While setting my ExecutionPolicy to Unrestricted, I got the following error:
Set-ExecutionPolicy : Windows PowerShell updated your execution policy successfully, but the setting is overridden by a policy defined at a more specific scope. Due to the override, your shell will retain its current effective execution policy of Restricted.
I was trying to run the command
Set-ExecutionPolicy -ExecutionPolicy Unrestricted
But that didn’t work out well.
Troubleshoot the setting is overridden by a policy
Luckily the error also gave me some hints:
Type “Get-ExecutionPolicy -List” to view your execution policy settings.
When I ran that command, it returned:
PowerShell contains multiple scopes. Each scope has its preference. As long as a Scope is set to Undefined, it won’t hinder. But ifa more specific scope is configured, that scope’s execution policy wins.
Fix Windows PowerShell setting is overridden
To fix Windows PowerShell setting is overridden, I had to set the ExecutionPolicy of the CurrentUser to Unrestricted (or Undefined).
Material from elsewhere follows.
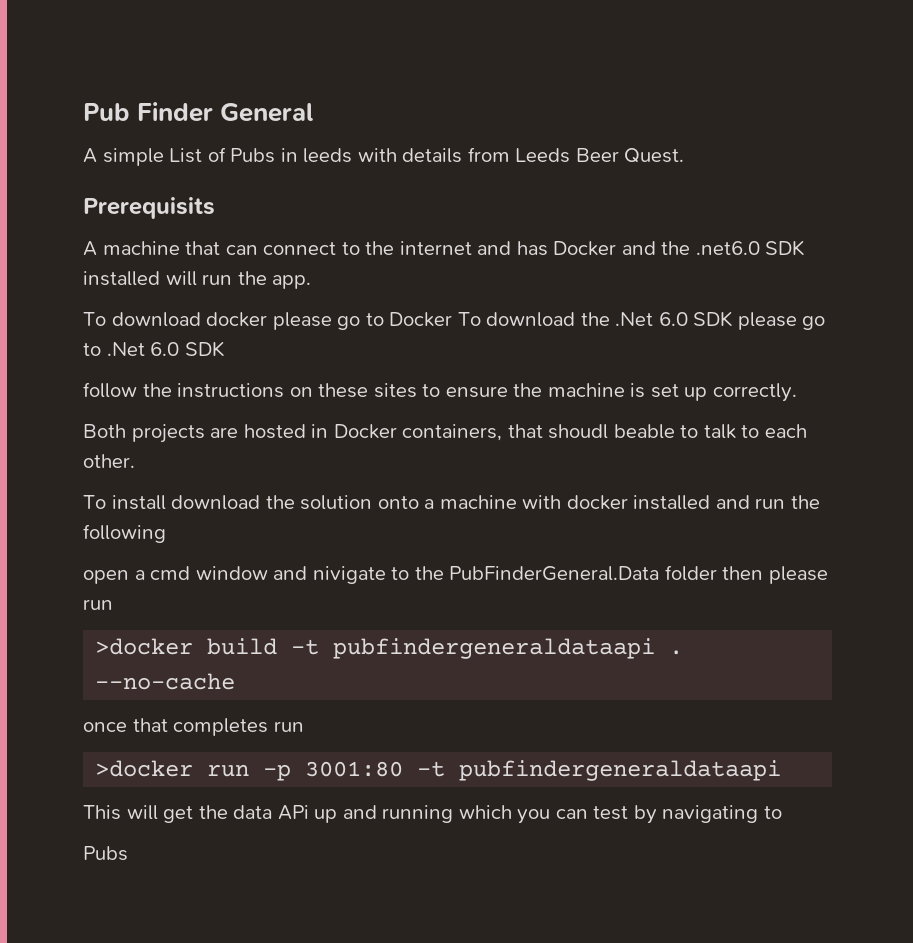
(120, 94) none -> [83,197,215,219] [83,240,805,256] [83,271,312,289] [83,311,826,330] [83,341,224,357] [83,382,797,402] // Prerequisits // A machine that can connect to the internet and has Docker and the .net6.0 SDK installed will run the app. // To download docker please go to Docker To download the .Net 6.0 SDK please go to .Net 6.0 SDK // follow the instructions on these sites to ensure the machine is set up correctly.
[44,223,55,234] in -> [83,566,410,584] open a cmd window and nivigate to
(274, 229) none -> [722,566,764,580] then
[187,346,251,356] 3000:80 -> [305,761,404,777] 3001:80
To do so, run this cmdlet in Powershell:
Set-ExecutionPolicy -ExecutionPolicy Unrestricted -Scope CurrentUser
Set-ExecutionPolicy -ExecutionPolicy Undefined -Scope CurrentUser
Error Windows PowerShell updated your execution policy successfully, but the setting is overridden by a policy defined at a more specific scope didn’t show up anymore.
In your case, another Scope may be set to Restricted. Replace the scope name if needed. For example:
Set-ExecutionPolicy -ExecutionPolicy Undefined -Scope Process
A final note about winning policies
The most specific scope wins, but it also overrides the less specific scope.
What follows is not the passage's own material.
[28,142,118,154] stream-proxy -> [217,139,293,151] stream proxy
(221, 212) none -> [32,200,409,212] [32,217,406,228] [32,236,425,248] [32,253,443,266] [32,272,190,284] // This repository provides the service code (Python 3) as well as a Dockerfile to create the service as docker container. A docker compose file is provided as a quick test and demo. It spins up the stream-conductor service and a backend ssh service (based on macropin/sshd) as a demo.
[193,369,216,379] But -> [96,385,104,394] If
It’s different from setting NTFS permissions for example. In NTFS, a combination of Deny Access on a user, and Allow Access to a group, will result in a Deny. Because Deny always wins.
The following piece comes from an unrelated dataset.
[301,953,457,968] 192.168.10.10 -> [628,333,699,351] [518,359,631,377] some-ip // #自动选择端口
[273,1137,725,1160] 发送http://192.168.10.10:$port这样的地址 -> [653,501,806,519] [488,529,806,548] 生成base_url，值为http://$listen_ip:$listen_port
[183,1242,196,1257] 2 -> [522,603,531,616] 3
In Powershell’s execution policy, a combination of CurrentUser Unrestricted, and LocalMachine Restricted, will result in an Unrestricted policy.
The default setting of ExecutionPolicies is Undefined for all, except for LocalMachine. That should be set to Restricted. Which can then lead to other errors as I described in a previous post
Setting the LocalMachine policy only would be my advice. It is often not needed to define multiple levels.